History

Great Britain
- Name: Golden Grove
- Owner: 1794: Richard Miles, Jerome Bernard Weuves; 1796:Wood;
- Builder: Southampton
- Launched: 1783
- Fate: Wrecked November 1795

General characteristics
- Tons burthen: 284 (bm)
- Sail plan: Full-rigged ship
- Crew: 32
- Armament: 16 × 6-pounder guns + 4 swivel guns

= Golden Grove (1793 ship) =

Slave ship

Golden Grove was launched at Southampton in 1783, but probably under another name. In 1794 she was a slave ship in the triangular trade in enslaved people. Under new ownership she wrecked in late 1795. Her loss gave rise to case on insurance still quoted at least some 70 years later.

==Career==
Although Golden Grove was launched in 1783, she does not appear in Lloyd's Register until 1793. At that time her master was Proudfoot, her owner was (Richard) Miles, and her trade was London–Africa.

Captain John Mead Proudfoot received a letter of marque on 8 October 1793. Golden Grove left London on 7 November 1793, bound for the Bight of Benin. In 1793, 68 British vessels sailed from British ports on voyages to transport enslaved people.

On 12 December Golden Grove was "all well" and under convoy of the sloop at , i.e., about 100 miles NNE of Madeira. Proudfood commenced acquiring captives on 18 January 1794. Proudfoot acquired them at Cape Coast Castle, Anomabu, and Popo. Golden Grove sailed from Africa on 14 April, and arrived at Kingston, Jamaica, on 5 June. She had embarked 416 captives and she arrived with 415, having suffered only one captive death en route, an astonishingly low death toll for the route. She arrived back in England on 3 October. (Note: After the passage of Dolben's Act, masters received a bonus of £100 for a mortality rate of under 2%; the ship's surgeon received £50. For a mortality rate between two and three per cent, the bonus was halved. There was no bonus if mortality exceeded 3%.)

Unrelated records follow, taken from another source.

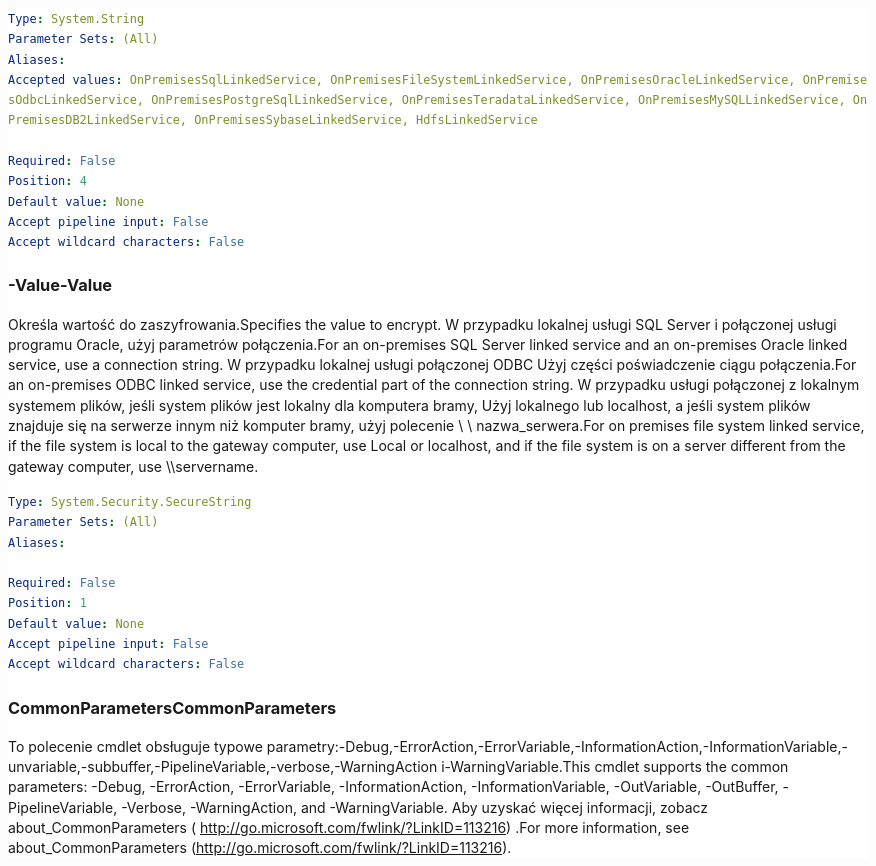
 ```yaml
Type: System.String
Parameter Sets: (All)
Aliases:
Accepted values: OnPremisesSqlLinkedService, OnPremisesFileSystemLinkedService, OnPremisesOracleLinkedService, OnPremisesOdbcLinkedService, OnPremisesPostgreSqlLinkedService, OnPremisesTeradataLinkedService, OnPremisesMySQLLinkedService, OnPremisesDB2LinkedService, OnPremisesSybaseLinkedService, HdfsLinkedService

Required: False
Position: 4
Default value: None
Accept pipeline input: False
Accept wildcard characters: False
```

### <span data-ttu-id="62dcd-176">-Value</span><span class="sxs-lookup"><span data-stu-id="62dcd-176">-Value</span></span>
<span data-ttu-id="62dcd-177">Określa wartość do zaszyfrowania.</span><span class="sxs-lookup"><span data-stu-id="62dcd-177">Specifies the value to encrypt.</span></span>
<span data-ttu-id="62dcd-178">W przypadku lokalnej usługi SQL Server i połączonej usługi programu Oracle, użyj parametrów połączenia.</span><span class="sxs-lookup"><span data-stu-id="62dcd-178">For an on-premises SQL Server linked service and an on-premises Oracle linked service, use a connection string.</span></span>
<span data-ttu-id="62dcd-179">W przypadku lokalnej usługi połączonej ODBC Użyj części poświadczenie ciągu połączenia.</span><span class="sxs-lookup"><span data-stu-id="62dcd-179">For an on-premises ODBC linked service, use the credential part of the connection string.</span></span>
<span data-ttu-id="62dcd-180">W przypadku usługi połączonej z lokalnym systemem plików, jeśli system plików jest lokalny dla komputera bramy, Użyj lokalnego lub localhost, a jeśli system plików znajduje się na serwerze innym niż komputer bramy, użyj polecenie \\ \\ nazwa_serwera.</span><span class="sxs-lookup"><span data-stu-id="62dcd-180">For on premises file system linked service, if the file system is local to the gateway computer, use Local or localhost, and if the file system is on a server different from the gateway computer, use \\\\servername.</span></span>

```yaml
Type: System.Security.SecureString
Parameter Sets: (All)
Aliases:

Required: False
Position: 1
Default value: None
Accept pipeline input: False
Accept wildcard characters: False
```

### <span data-ttu-id="62dcd-181">CommonParameters</span><span class="sxs-lookup"><span data-stu-id="62dcd-181">CommonParameters</span></span>
<span data-ttu-id="62dcd-182">To polecenie cmdlet obsługuje typowe parametry:-Debug,-ErrorAction,-ErrorVariable,-InformationAction,-InformationVariable,-unvariable,-subbuffer,-PipelineVariable,-verbose,-WarningAction i-WarningVariable.</span><span class="sxs-lookup"><span data-stu-id="62dcd-182">This cmdlet supports the common parameters: -Debug, -ErrorAction, -ErrorVariable, -InformationAction, -InformationVariable, -OutVariable, -OutBuffer, -PipelineVariable, -Verbose, -WarningAction, and -WarningVariable.</span></span> <span data-ttu-id="62dcd-183">Aby uzyskać więcej informacji, zobacz about_CommonParameters ( http://go.microsoft.com/fwlink/?LinkID=113216) .</span><span class="sxs-lookup"><span data-stu-id="62dcd-183">For more information, see about_CommonParameters (http://go.microsoft.com/fwlink/?LinkID=113216).</span></span>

Lloyd's Register for 1796 shows Golden Groves master changing from Proudfoot to "W. H_dg__n", her owner to Wood, and her trade to London—"StK__ts".

==Fate==
A Golden Grove was wrecked on 18 November 1795 at Chesil Beach, Dorset. Lloyd's List reported on 20 November that Golden Grove, Hodzard, master, was wrecked on Portland Beach on her way to St Kitts, and that very little of her cargo was saved. (Golden Grove is no longer listed in Lloyd's Register in 1796.)

Golden Grove was one of seven vessels wrecked in the same storm. At the time, Golden Grove and at least five of the other vessels that were wrecked were part of Admiral Christian's fleet that was sailing to capture islands in the West Indies. The British fleet did not leave Spithead until 16 November; two days after departing, a westerly gale blew up, dispersing the fleet and driving the ships back to port. Several of the merchantmen, Golden Grove among them, were wrecked with heavy loss of life; over 200 bodies were washed up on the coastline between Portland and Bridport.

The mate, and some passengers and members of Golden Gates crew survived.

The expeditionary force finally sailed between mid-February and mid-March. In May–June the British succeeded in capturing St Lucia, Saint Vincent, and Grenada.

Court case: The loss of Golden Grove gave rise to a court case over her insurance, a case that was still quoted some at least 70 years later. When she was wrecked, one of the underwriters paid £284 5s. When the underwriter discovered that she had sailed without receiving her sailing instructions, he sued for the return of the payment on the grounds that she had not legally joined the convoy when it sailed. Golden Grove had left Portsmouth and arrived at the rendezvous while the convoy was under weigh. However, her master did not arrive until some hours later, and so did not receive the sailing instructions until the next day, vitiating the policy, which required that she sail in convoy. The jury found for the underwriter.